Holly Lewis, a member of the Graduate Students Organizing Committee at NYU, which is striking in an effort to join the United Auto Workers, read that group’s statement of support, but first said, “I had no idea this crowd was going to be so large and well dressed.”

The UAW won the first domestic partner benefits in the country for their employees at the Village Voice in 1982.

Reverend Luis Barrios, a veteran supporter of LGBT causes, talked about how his Latino United Church of Christ congregation, Iglesia San Romero de Las Americas, came to embrace the issue in 1992 when, in order to promote stronger marriages, it searched for the couple of longest standing in their midst. It turned out to be two men who had been together 48 years, beating the nearest heterosexual couple by 28 years. He noted that one man was Puerto Rican and never learned English and the other was Italian American and never learned Spanish. The congregation across the board appreciated the “commitment and respect they had for each other.”
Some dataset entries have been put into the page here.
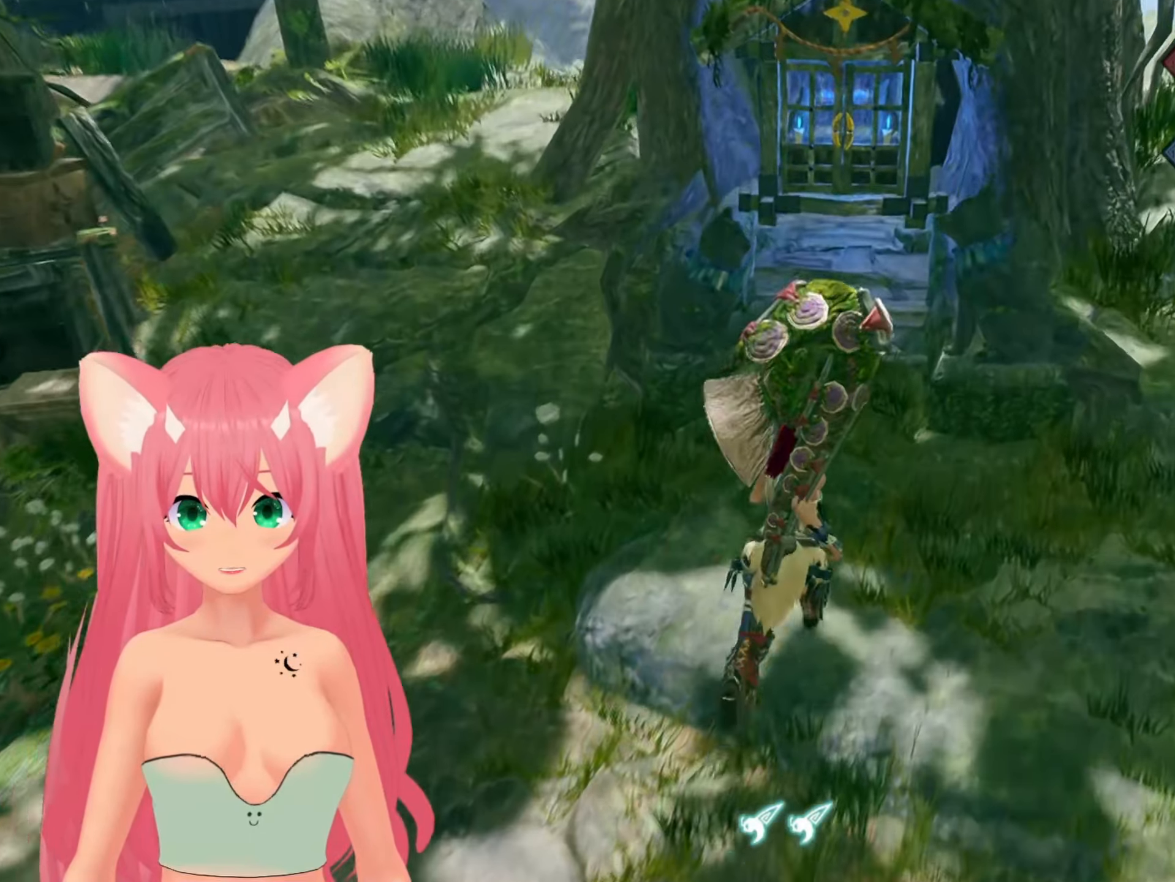
{"buttons": [], "left_stick": "center", "right_stick": "center", "events": [[17, "right_stick", "center"], [183, "R1", "up"], [467, "left_stick", "center"]]}
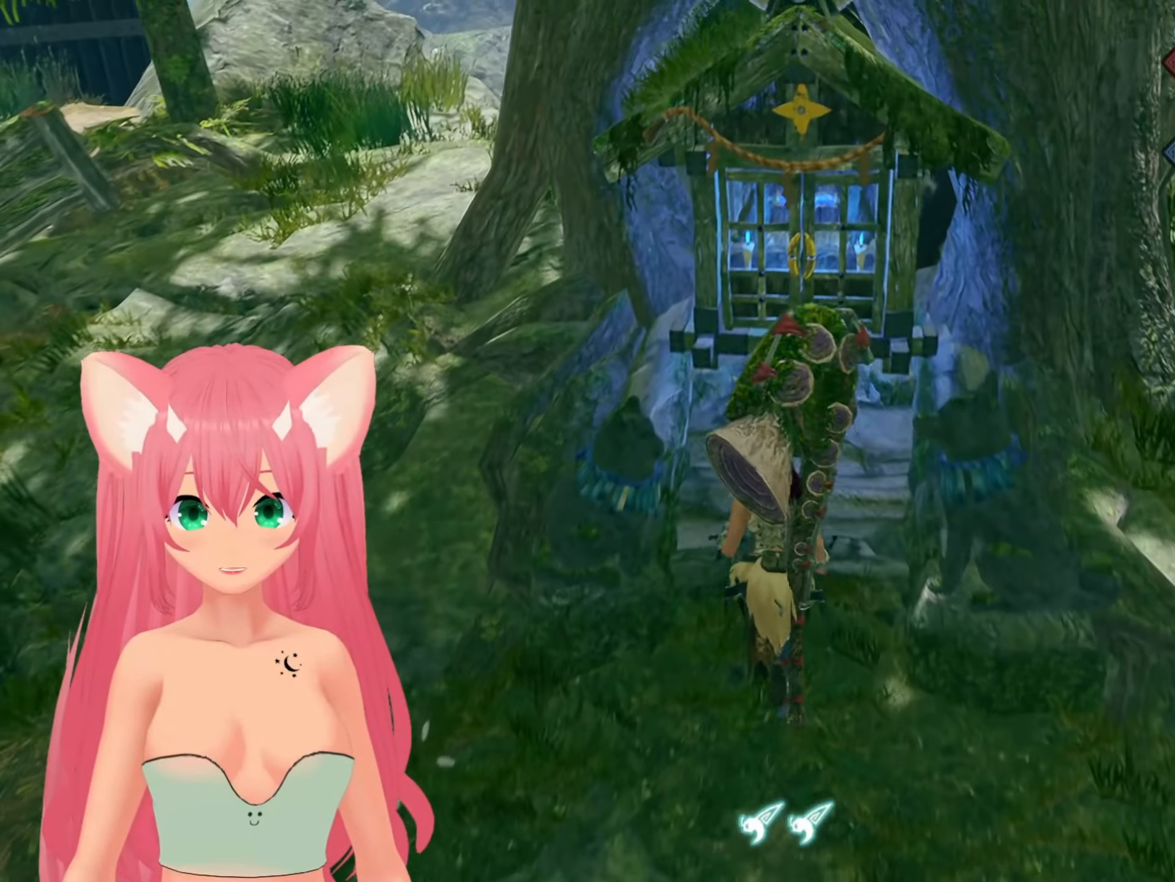
{"buttons": [], "left_stick": "center", "right_stick": "center", "events": []}
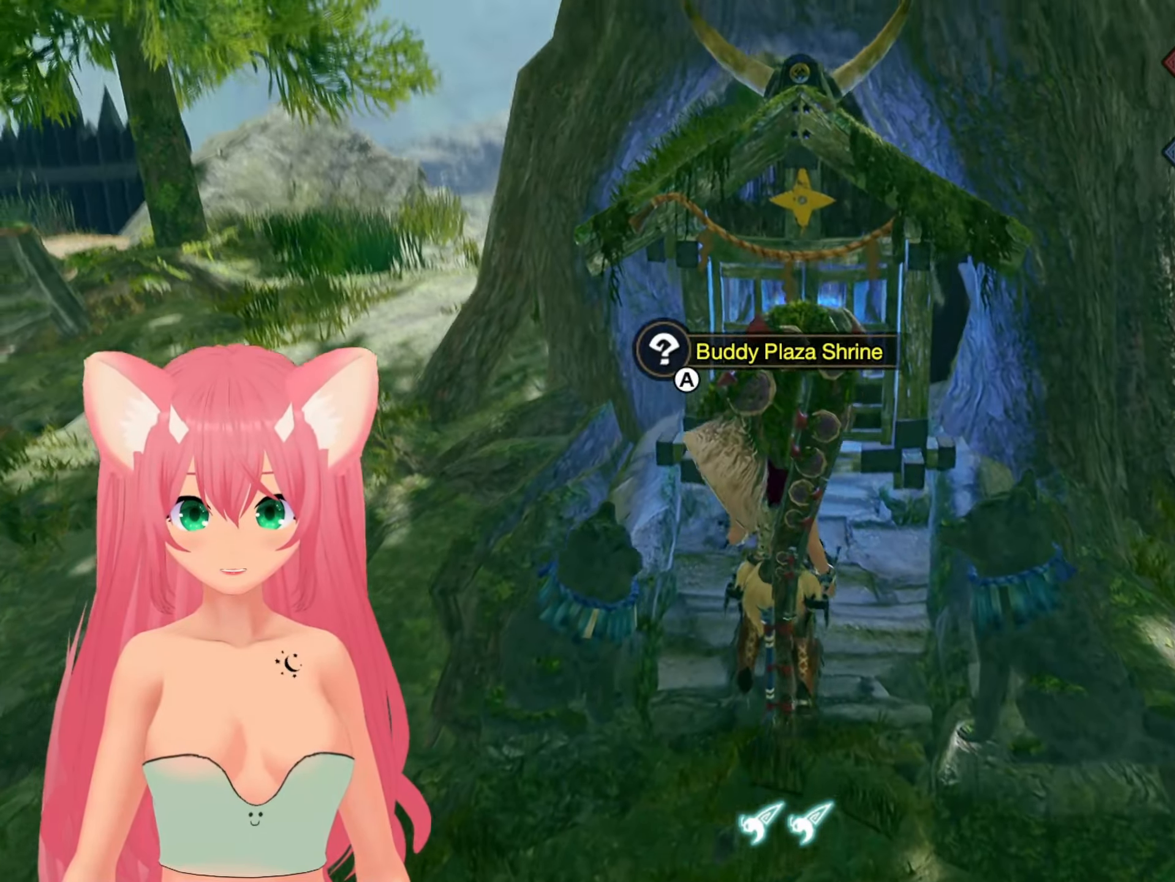
{"buttons": [], "left_stick": "center", "right_stick": "center", "events": [[17, "A", "down"], [133, "A", "up"]]}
The participants in Tuesday night’s rally pledged to do things such as meet with their Albany representatives in district meetings, march across the Brooklyn Bridge with Marriage Equality on June 3, and sign up with the Pride Agenda to be notified about rallies the very day the decision comes down from the high court sometime this summer.

The court of course could find a state constitutional right to same-sex marriage, but if it rejects such an argument outright or boots the issue to the Legislature to craft a solution guaranteeing gay couples equal rights, whether in marriage or in some other way, the work required to secure marriage equality will increase exponentially. Eliot Spitzer, the state attorney general and a gay marriage supporter, is the current leader in the race for governor but said any legislative effort in Albany could take a decade, according to Nyack Mayor John Shields, one of the plaintiffs in one of the state’s five marriage lawsuits (only four of which were before the Court of Appeals this week).

On Tuesday evening, Linda Rosenthal, the new Democratic assemblywoman from the Upper West Side, said she thought that estimate was “way too long.”

Should the gay and lesbian community have to fight it out in the Legislature in the wake of an unfavorable or mixed Court of Appeals ruling, the people on the front lines will likely be drawn in large part from those who turned out on Tuesday.